Transcribe the entire listing exactly as it appears.

+++

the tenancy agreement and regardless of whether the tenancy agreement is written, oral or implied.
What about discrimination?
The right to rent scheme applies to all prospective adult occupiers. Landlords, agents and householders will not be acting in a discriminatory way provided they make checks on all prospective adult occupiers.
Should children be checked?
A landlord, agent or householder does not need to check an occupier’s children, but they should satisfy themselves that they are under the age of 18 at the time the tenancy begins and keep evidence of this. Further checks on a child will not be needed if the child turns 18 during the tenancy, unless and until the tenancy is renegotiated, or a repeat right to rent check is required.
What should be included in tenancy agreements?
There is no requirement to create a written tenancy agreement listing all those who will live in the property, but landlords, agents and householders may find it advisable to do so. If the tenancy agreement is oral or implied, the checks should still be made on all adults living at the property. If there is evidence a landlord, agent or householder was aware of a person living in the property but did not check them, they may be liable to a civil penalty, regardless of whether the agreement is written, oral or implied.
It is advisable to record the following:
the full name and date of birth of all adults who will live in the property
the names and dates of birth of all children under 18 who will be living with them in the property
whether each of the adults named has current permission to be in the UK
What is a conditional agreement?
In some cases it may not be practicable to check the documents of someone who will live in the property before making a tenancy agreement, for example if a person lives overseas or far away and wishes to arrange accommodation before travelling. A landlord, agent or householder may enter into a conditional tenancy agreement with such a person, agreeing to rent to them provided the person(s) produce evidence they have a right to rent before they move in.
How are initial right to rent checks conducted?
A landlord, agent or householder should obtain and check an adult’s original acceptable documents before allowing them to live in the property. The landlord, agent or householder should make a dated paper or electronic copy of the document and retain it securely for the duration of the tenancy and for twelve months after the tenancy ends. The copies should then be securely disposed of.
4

+++

▸ **Answer to this exercise**
the tenancy agreement and regardless of whether the tenancy agreement is written, oral or implied.
What about discrimination?
The right to rent scheme applies to all prospective adult occupiers. Landlords, agents and householders will not be acting in a discriminatory way provided they make checks on all prospective adult occupiers.
Should children be checked?
A landlord, agent or householder does not need to check an occupier’s children, but they should satisfy themselves that they are under the age of 18 at the time the tenancy begins and keep evidence of this. Further checks on a child will not be needed if the child turns 18 during the tenancy, unless and until the tenancy is renegotiated, or a repeat right to rent check is required.
What should be included in tenancy agreements?
There is no requirement to create a written tenancy agreement listing all those who will live in the property, but landlords, agents and householders may find it advisable to do so. If the tenancy agreement is oral or implied, the checks should still be made on all adults living at the property. If there is evidence a landlord, agent or householder was aware of a person living in the property but did not check them, they may be liable to a civil penalty, regardless of whether the agreement is written, oral or implied.
It is advisable to record the following:
the full name and date of birth of all adults who will live in the property
the names and dates of birth of all children under 18 who will be living with them in the property
whether each of the adults named has current permission to be in the UK
What is a conditional agreement?
In some cases it may not be practicable to check the documents of someone who will live in the property before making a tenancy agreement, for example if a person lives overseas or far away and wishes to arrange accommodation before travelling. A landlord, agent or householder may enter into a conditional tenancy agreement with such a person, agreeing to rent to them provided the person(s) produce evidence they have a right to rent before they move in.
How are initial right to rent checks conducted?
A landlord, agent or householder should obtain and check an adult’s original acceptable documents before allowing them to live in the property. The landlord, agent or householder should make a dated paper or electronic copy of the document and retain it securely for the duration of the tenancy and for twelve months after the tenancy ends. The copies should then be securely disposed of.
4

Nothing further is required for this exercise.